The health chief appears to have backtracked from an earlier promise to clamp down harder on tobacco.

Mary Ann Benitez

Thursday, August 16, 2012

The health chief appears to have backtracked from an earlier promise to clamp down harder on tobacco.

There were high hopes that, under Chief Executive Leung Chun-ying and health minister Ko Wing-man, Hong Kong could follow Australia in banning “mini-billboard advertising” by imposing plain cigarette packaging.

Canberra won its battle against Big Tobacco yesterday when the High Court of Australia ruled that forcing cigarettes and tobacco products to be sold in drab green uniform packaging with graphic health warnings from December 1 this year does not contravene the country’s constitution.

Asked by The Standard whether Hong Kong would follow suit, a spokesman for the Food and Health Bureau said the government is committed to control tobacco use “in accordance with the WHO Framework Convention on Tobacco Control.”

She added: “We will continue to monitor the situation and review our measures with a view to protecting public health in Hong Kong. We do not have any concrete proposal for new measures at this juncture.”
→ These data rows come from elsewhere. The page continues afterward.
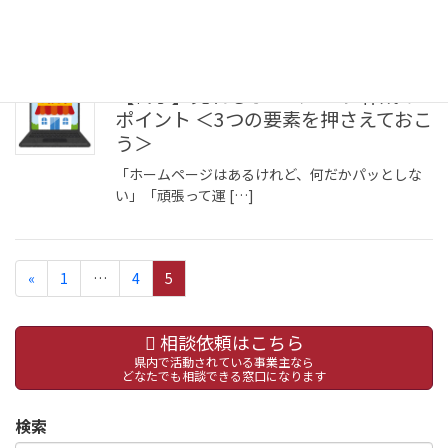
【終了】売れるホームページ作成の
ポイント ＜3つの要素を押さえておこ
う＞
「ホームページはあるけれど、何だかパッとしな
い」「頑張って運 […]
«
1
…
4
5
相談依頼はこちら
県内で活動されている事業主なら
どなたでも相談できる窓口になります
検索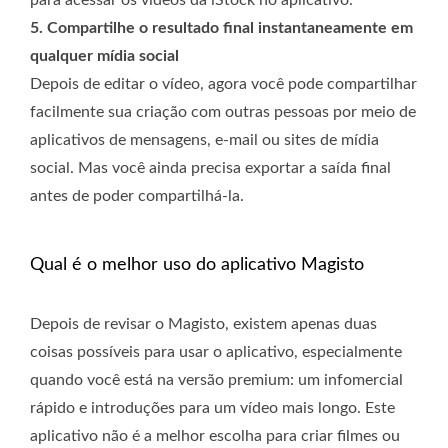
para acessar os vídeos da iStock no aplicativo.
5. Compartilhe o resultado final instantaneamente em
qualquer mídia social
Depois de editar o vídeo, agora você pode compartilhar
facilmente sua criação com outras pessoas por meio de
aplicativos de mensagens, e-mail ou sites de mídia
social. Mas você ainda precisa exportar a saída final
antes de poder compartilhá-la.
Qual é o melhor uso do aplicativo Magisto
Depois de revisar o Magisto, existem apenas duas
coisas possíveis para usar o aplicativo, especialmente
quando você está na versão premium: um infomercial
rápido e introduções para um vídeo mais longo. Este
aplicativo não é a melhor escolha para criar filmes ou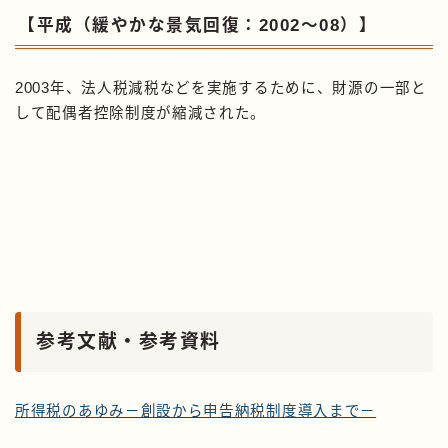
【平成（緩やかな景気回復：2002〜08）】
2003年、法人税減税などを実施するために、財源の一部と
して配偶者控除制度が縮減された。
参考文献・参考資料
所得税のあゆみ－創設から申告納税制度導入まで－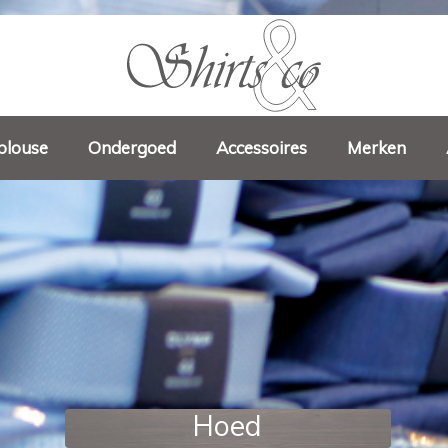
blouse
Ondergoed
Accessoires
Merken
Hoed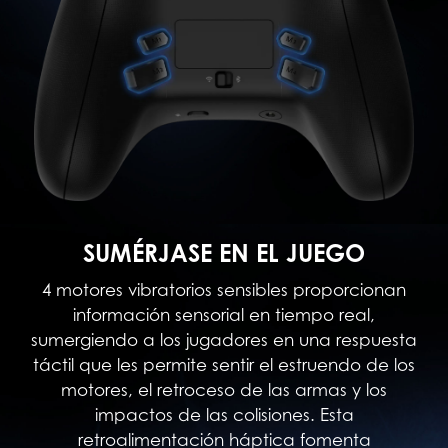
SUMÉRJASE EN EL JUEGO
4 motores vibratorios sensibles proporcionan
información sensorial en tiempo real,
sumergiendo a los jugadores en una respuesta
táctil que les permite sentir el estruendo de los
motores, el retroceso de las armas y los
impactos de las colisiones. Esta
retroalimentación háptica fomenta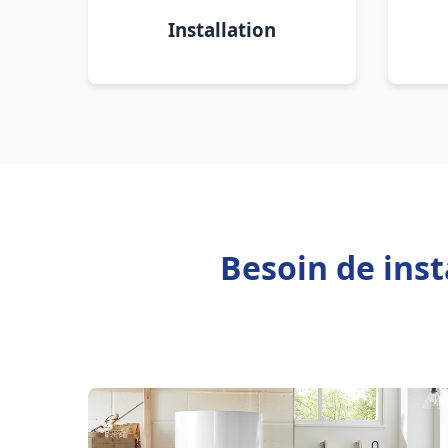
Installation
Besoin de inst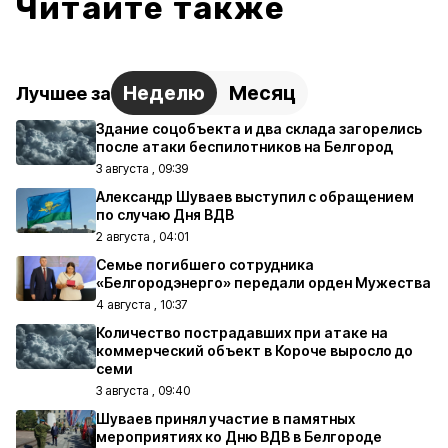
Читайте также
Неделю
Месяц
Лучшее за
Здание соцобъекта и два склада загорелись
после атаки беспилотников на Белгород
3 августа , 09:39
Александр Шуваев выступил с обращением
по случаю Дня ВДВ
2 августа , 04:01
Семье погибшего сотрудника
«Белгородэнерго» передали орден Мужества
4 августа , 10:37
Количество пострадавших при атаке на
коммерческий объект в Короче выросло до
семи
3 августа , 09:40
Шуваев принял участие в памятных
мероприятиях ко Дню ВДВ в Белгороде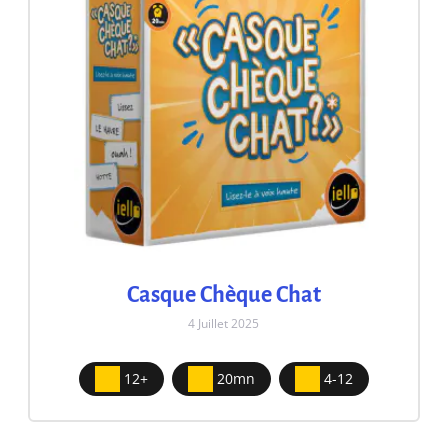
Casque Chèque Chat
4 Juillet 2025
12+
20mn
4-12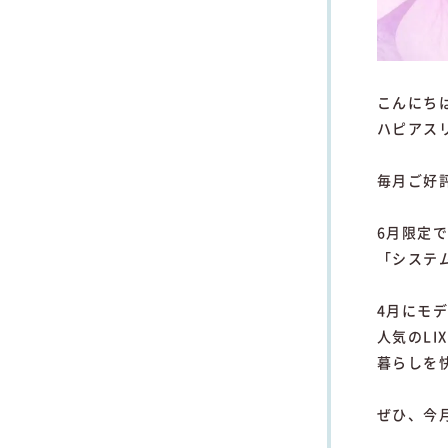
こんにち
ハピアス
毎月ご好
6月限定
「システ
4月にモ
人気のL
暮らしを
ぜひ、今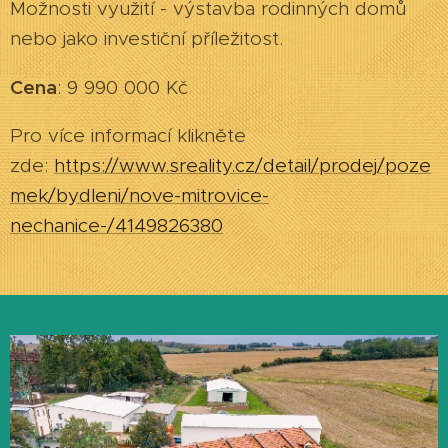
Možnosti využití - výstavba rodinných domů
nebo jako investiční příležitost.
Cena
: 9 990 000 Kč
Pro více informací klikněte
zde:
https://www.sreality.cz/detail/prodej/poze
mek/bydleni/nove-mitrovice-
nechanice-/4149826380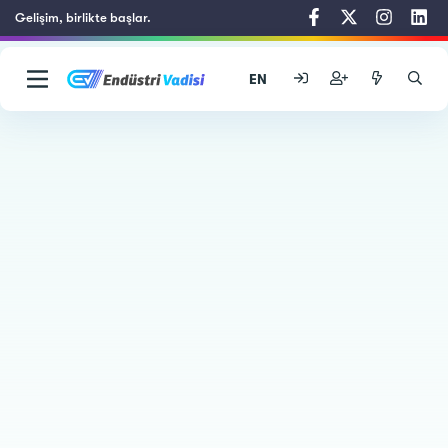
Gelişim, birlikte başlar.
EN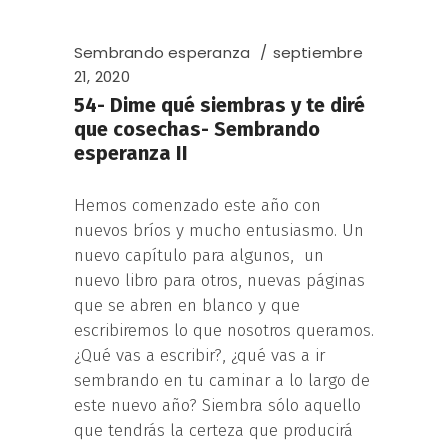
Sembrando esperanza
septiembre
21, 2020
54- Dime qué siembras y te diré
que cosechas- Sembrando
esperanza II
Hemos comenzado este año con
nuevos bríos y mucho entusiasmo. Un
nuevo capítulo para algunos, un
nuevo libro para otros, nuevas páginas
que se abren en blanco y que
escribiremos lo que nosotros queramos.
¿Qué vas a escribir?, ¿qué vas a ir
sembrando en tu caminar a lo largo de
este nuevo año? Siembra sólo aquello
que tendrás la certeza que producirá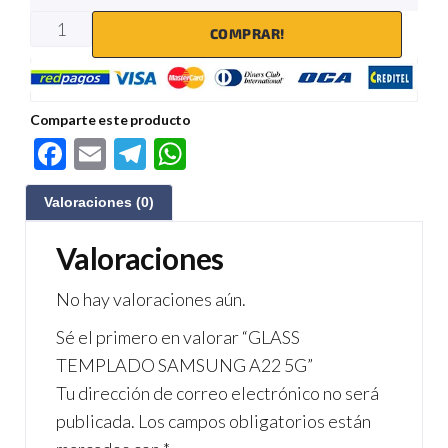
COMPRAR!
Comparte este producto
F
E
Te
W
ac
m
le
h
Valoraciones (0)
e
ail
gr
at
b
a
s
Valoraciones
o
m
A
No hay valoraciones aún.
o
p
Sé el primero en valorar “GLASS
k
p
TEMPLADO SAMSUNG A22 5G”
Tu dirección de correo electrónico no será
publicada.
Los campos obligatorios están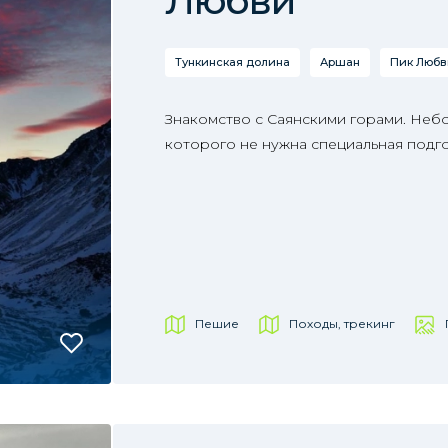
Любви
Тункинская долина
Аршан
Пик Любв
Знакомство с Саянскими горами. Неб
которого не нужна специальная подго
Пешие
Походы, трекинг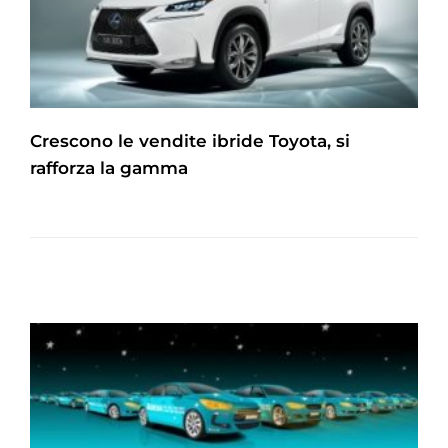
Crescono le vendite ibride Toyota, si
rafforza la gamma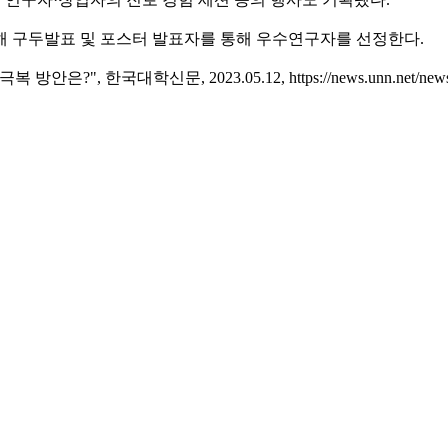
해 구두발표 및 포스터 발표자를 통해 우수연구자를 선정한다.
한국대학신문, 2023.05.12, https://news.unn.net/news/artic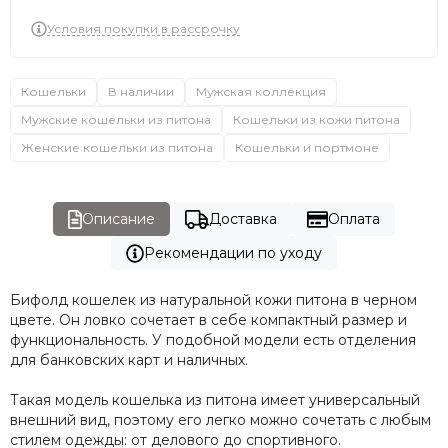
Условия покупки в рассрочку
Кошельки
В наличии
Мужская коллекция
Мужские кошельки из питона
Кошельки из кожи питона
Женские кошельки из питона
Кошельки и портмоне
Описание
Доставка
Оплата
Рекомендации по уходу
Бифолд кошелек из натуральной кожи питона в черном
цвете. Он ловко сочетает в себе компактный размер и
функциональность. У подобной модели есть отделения
для банковских карт и наличных.
Такая модель кошелька из питона имеет универсальный
внешний вид, поэтому его легко можно сочетать с любым
стилем одежды: от делового до спортивного.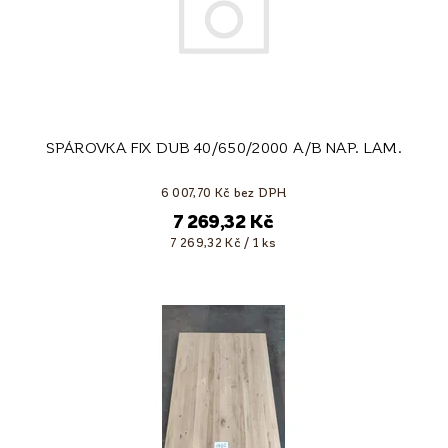
SPÁROVKA FIX DUB 40/650/2000 A/B NAP. LAM.
6 007,70 Kč bez DPH
7 269,32 Kč
7 269,32 Kč / 1 ks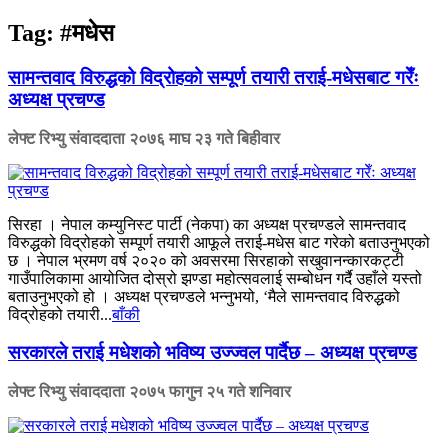
Tag:
#मधेस
सामन्तवाद विरुद्धको विद्रोहको सम्पूर्ण तयारी तराई-मधेसबाट गरेँः
अध्यक्ष प्रचण्ड
लेफ्ट रिभ्यु संवाददाता
२०७६ माघ २३ गते बिहीवार
सिरहा । नेपाल कम्युनिस्ट पार्टी (नेकपा) का अध्यक्ष प्रचण्डले सामन्तवाद
विरुद्धको विद्रोहको सम्पूर्ण तयारी आफूले तराई-मधेस बाट गरेको बताउनुभएको
छ । नेपाल भ्रमण वर्ष २०२० को अवसरमा सिरहाको सखुवानन्कारकट्टी
गाउँपालिकामा आयोजित दोस्रो झण्डा महोत्सवलाई सम्बोधन गर्दै उहाँले यस्तो
बताउनुभएको हो । अध्यक्ष प्रचण्डले भन्नुभयो, ‘मैले सामन्तवाद विरुद्धको
विद्रोहको तयारी...
बाँकी
सरकारले तराई मधेशको भविष्य उज्ज्वल पार्दैछ – अध्यक्ष प्रचण्ड
लेफ्ट रिभ्यु संवाददाता
२०७५ फागुन २५ गते शनिवार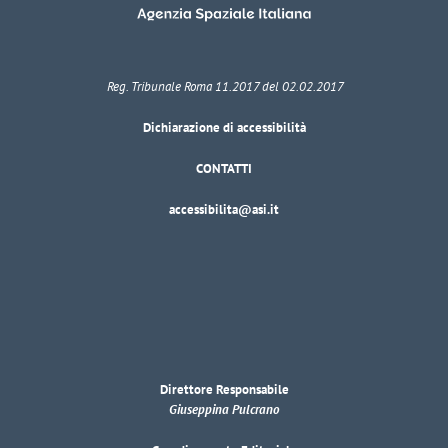
Reg. Tribunale Roma 11.2017 del 02.02.2017
Dichiarazione di accessibilità
CONTATTI
accessibilita@asi.it
Direttore Responsabile
Giuseppina Pulcrano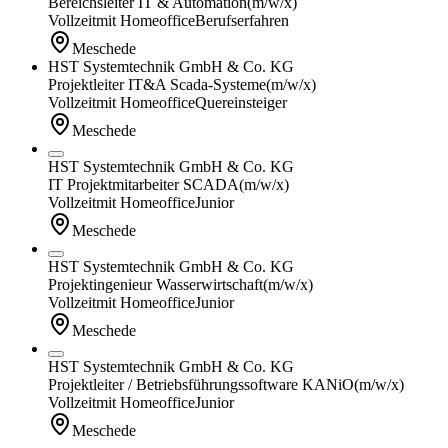
Bereichsleiter IT & Automation
(m/w/x)
Vollzeit
mit Homeoffice
Berufserfahren
Meschede
HST Systemtechnik GmbH & Co. KG
Projektleiter IT&A Scada-Systeme
(m/w/x)
Vollzeit
mit Homeoffice
Quereinsteiger
Meschede
HST Systemtechnik GmbH & Co. KG
IT Projektmitarbeiter SCADA
(m/w/x)
Vollzeit
mit Homeoffice
Junior
Meschede
HST Systemtechnik GmbH & Co. KG
Projektingenieur Wasserwirtschaft
(m/w/x)
Vollzeit
mit Homeoffice
Junior
Meschede
HST Systemtechnik GmbH & Co. KG
Projektleiter / Betriebsführungssoftware KANiO
(m/w/x)
Vollzeit
mit Homeoffice
Junior
Meschede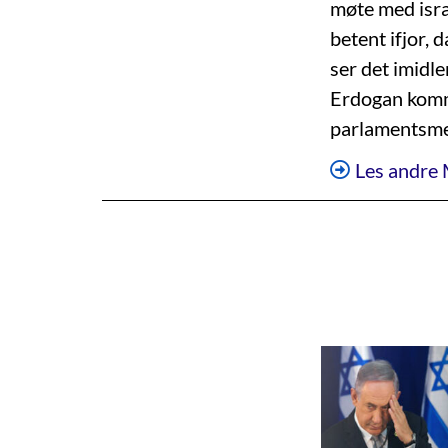
møte med isra
betent ifjor, 
ser det imidle
Erdogan kommer
parlamentsmed
Les andre 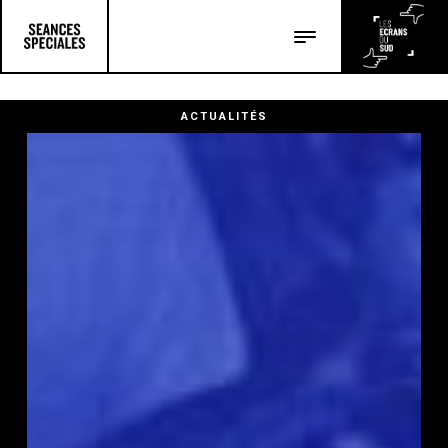
Les salles
Les festivals
ACTUALITÉS
Les articles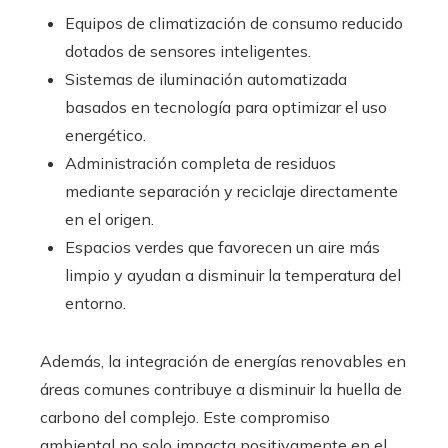
Equipos de climatización de consumo reducido
dotados de sensores inteligentes.
Sistemas de iluminación automatizada
basados en tecnología para optimizar el uso
energético.
Administración completa de residuos
mediante separación y reciclaje directamente
en el origen.
Espacios verdes que favorecen un aire más
limpio y ayudan a disminuir la temperatura del
entorno.
Además, la integración de energías renovables en
áreas comunes contribuye a disminuir la huella de
carbono del complejo. Este compromiso
ambiental no solo impacta positivamente en el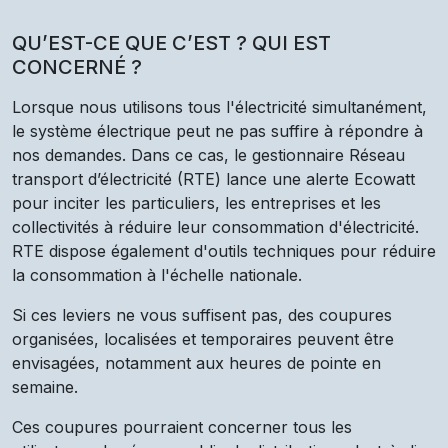
QU’EST-CE QUE C’EST ? QUI EST
CONCERNÉ ?
Lorsque nous utilisons tous l'électricité simultanément,
le système électrique peut ne pas suffire à répondre à
nos demandes. Dans ce cas, le gestionnaire Réseau
transport d’électricité (RTE) lance une alerte Ecowatt
pour inciter les particuliers, les entreprises et les
collectivités à réduire leur consommation d'électricité.
RTE dispose également d'outils techniques pour réduire
la consommation à l'échelle nationale.
Si ces leviers ne vous suffisent pas, des coupures
organisées, localisées et temporaires peuvent être
envisagées, notamment aux heures de pointe en
semaine.
Ces coupures pourraient concerner tous les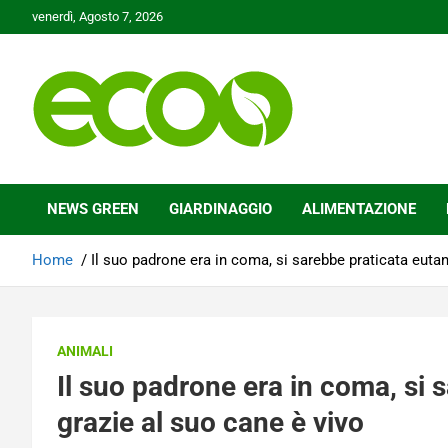
Skip
venerdì, Agosto 7, 2026
to
content
Tutelare il nostro Pianeta è la nostra priorità
Ecoo.it
NEWS GREEN
GIARDINAGGIO
ALIMENTAZIONE
Home
Il suo padrone era in coma, si sarebbe praticata eutan
ANIMALI
Il suo padrone era in coma, si 
grazie al suo cane è vivo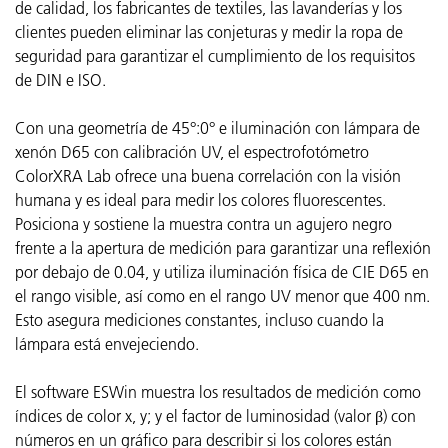
de calidad, los fabricantes de textiles, las lavanderías y los
clientes pueden eliminar las conjeturas y medir la ropa de
seguridad para garantizar el cumplimiento de los requisitos
de DIN e ISO.
Con una geometría de 45°:0° e iluminación con lámpara de
xenón D65 con calibración UV, el espectrofotómetro
ColorXRA Lab ofrece una buena correlación con la visión
humana y es ideal para medir los colores fluorescentes.
Posiciona y sostiene la muestra contra un agujero negro
frente a la apertura de medición para garantizar una reflexión
por debajo de 0.04, y utiliza iluminación física de CIE D65 en
el rango visible, así como en el rango UV menor que 400 nm.
Esto asegura mediciones constantes, incluso cuando la
lámpara está envejeciendo.
El software ESWin muestra los resultados de medición como
índices de color x, y; y el factor de luminosidad (valor β) con
números en un gráfico para describir si los colores están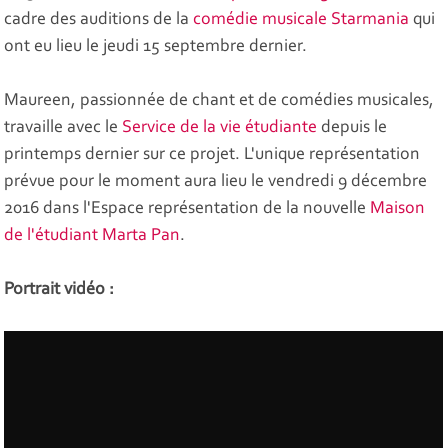
cadre des auditions de la
comédie musicale Starmania
qui
ont eu lieu le jeudi 15 septembre dernier.
Maureen, passionnée de chant et de comédies musicales,
travaille avec le
Service de la vie étudiante
depuis le
printemps dernier sur ce projet. L'unique représentation
prévue pour le moment aura lieu le vendredi 9 décembre
2016 dans l'Espace représentation de la nouvelle
Maison
de l'étudiant Marta Pan
.
Portrait vidéo :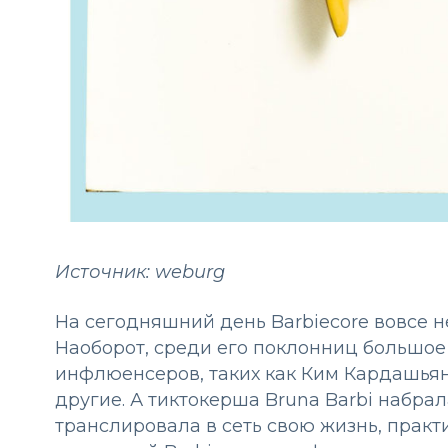
Источник: weburg
На сегодняшний день Barbiecore вовсе н
Наоборот, среди его поклонниц большое
инфлюенсеров, таких как Ким Кардашьян
другие. А тиктокерша Bruna Barbi набрал
транслировала в сеть свою жизнь, пра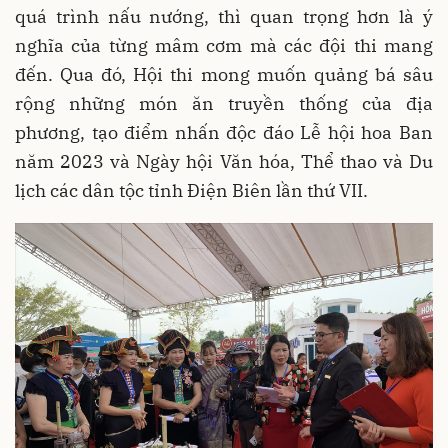
quá trình nấu nướng, thì quan trọng hơn là ý
nghĩa của từng mâm cơm mà các đội thi mang
đến. Qua đó, Hội thi mong muốn quảng bá sâu
rộng những món ăn truyền thống của địa
phương, tạo điểm nhấn độc đáo Lễ hội hoa Ban
năm 2023 và Ngày hội Văn hóa, Thể thao và Du
lịch các dân tộc tỉnh Điện Biên lần thứ VII.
In June, before he was officially appointed as secretary for food and health by Leung, Ko told The Standard: “As a doctor and as chairman of the Hong Kong Anti-Cancer Society, I would support any initiative to help eliminate tobacco.”

At least 20 countries have introduced plain packaging but have been challenged in the courts.

Hong Kong-based Philip Morris Asia has already launched a lawsuit in Hong Kong alleging the law on plain packaging breached Australia’s bilateral investment treaty with the territory.